Jose Colina, the president of Miami-based Veppex, said his group wants to see Washington turn the screws even tighter — including cutting off crude imports from Venezuela.

But the Trump administration also needs to match its Venezuela sanctions with open door policies that will allow Venezuelans to ride out the storm in the United States, he said.

“The Trump administration has implemented a great number of sanctions, which we’ve been demanding for the last six years,” Colina said. “They recognize that Venezuela is a dictatorship and have implemented sanctions against more than 50 people, but there’s not an immigration policy that reflects that.”

The Venezuelan exile community has been pushing for migratory relief, including Temporary Protected Status, or TPS, in the United States. But as that same protection is being pulled from Nicaraguans and Hondurans, they admit that’s unlikely.
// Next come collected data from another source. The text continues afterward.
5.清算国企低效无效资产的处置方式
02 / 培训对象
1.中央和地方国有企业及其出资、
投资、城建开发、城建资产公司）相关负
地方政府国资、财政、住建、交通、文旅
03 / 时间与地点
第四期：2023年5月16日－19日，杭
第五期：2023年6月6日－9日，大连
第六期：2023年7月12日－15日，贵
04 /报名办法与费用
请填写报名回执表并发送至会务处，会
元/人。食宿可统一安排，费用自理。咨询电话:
Romero also said that the U.S. and neighboring countries that denounce Venezuela need to be more welcoming to exiles.

“If there’s the absolute clarity and understanding that there are human rights abuses [in Venezuela], then there should be the clear understanding that people need protection,” he said. “Even if it is temporary.”

The volunteers at Foro Penal have paid a price for their work, Romero said. Some have been jailed. Many have been intimidated.

In 2015, the Inter-American Human Rights Commission demanded the government of Venezuela provide protection for Romero and another Foro Penal member, saying their “lives and safety are in jeopardy.”

Romero said he hopes that winning the prestigious human rights award will keep up international pressure on Venezuela and encourage more volunteers — even those in other countries – to work with his organization.

“One of our achievements has been our ability to register everyone who has been detained, to have that database, and that’s thanks to our 4,000 volunteers identifying people,” he said. “And that’s had a political cost for the government.”